Adrian Mocanu was born in 1989 in Kyiv, Ukraine. He was studying music composition at P. Tchaikovsky National Music Academy of Ukraine, received the ‘Gaude Polonia’ scholarship of the Ministry of Culture of Poland and was taking classes with professor Paweł Łukaszewski at Fryderyk Chopin University of Music in Warsaw, and later carried out postgraduate studies in electroacoustic composition at Centro Superior de Enseñanza Musical Katarina Gurska in Madrid, Spain. He participated in various composition master classes with professors Beat Furrer, Raphaël Cendo, Philippe Hurel, Peter Ablinger, Francesco Filidei, Johannes Schöllhorn, Caspar Johannes Walter, Clemens Gadenstätter, Martin Schüttler, Helena Tulve, Stefan Prins, João Pedro Oliveira, Mauricio Sotelo and Jaime Reis. He was the winner of the 38th Young Composer Competition – Frederic Mompou International Award in Barcelona in September 2017. In 2019, he received  the second prize of IV International Composition Competition GMCL/Jorge Peixinho in Lisbon. in 2021, he won the first prize of the 2nd Borys Lyatoshynsky Composition Competition in Kharkiv, Ukraine. He was one of the finalists of the ‘Latino Voices’ project by the USA-based ensemble Anima Vox Duo in 2018. He was a participant of the second edition of ‘CoOPERAtion’ laboratory for composers and playwrights (Moscow, 2018/19), and his opera ‘Feux follets’, which was commissioned for this workshop, was premiered at Archstoyanie festival in Russia in July 2019. Among other festivals where his music was played were the Warsaw Autumn, musikprotokoll (Graz), Rossi Fest (Belgrade), Dias de Música Electroacústica (Lisbon), VANG. Músicas en vanguardia (Madrid), Festival Mixtur (Barcelona) and Ukrainian Contemporary Music Festival (New York). His works have been performed in Ukraine, Poland, Russia, Estonia, Czech Republic, Serbia, Austria, Italy, Spain, Portugal, Mexico, Brazil and USA.

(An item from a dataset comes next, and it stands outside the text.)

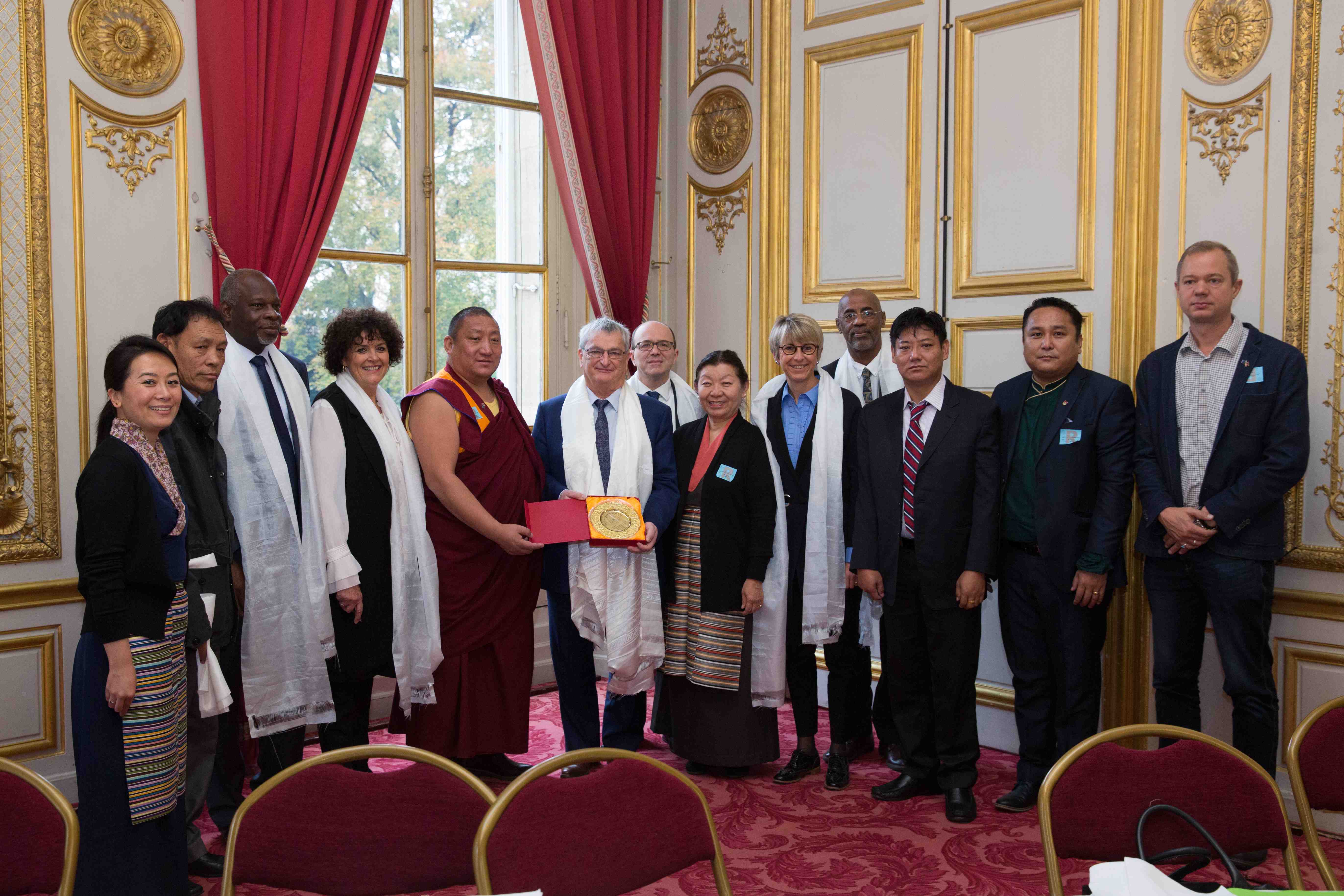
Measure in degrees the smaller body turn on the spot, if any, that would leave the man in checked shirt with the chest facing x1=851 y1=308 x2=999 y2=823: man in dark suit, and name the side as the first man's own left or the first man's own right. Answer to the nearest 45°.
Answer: approximately 45° to the first man's own right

cloches tibétaines is an acousmatic piece that intends to create a meditative soundscape from the sound of imaginary TIbetan temple chimes. Imaginary, as the real source of the sounds comes from the recordings of various wine glasses filled with water, which by the means of manipulations and granular synthesis are turning into an illusion of the bells and chimes in a Buddhist temple.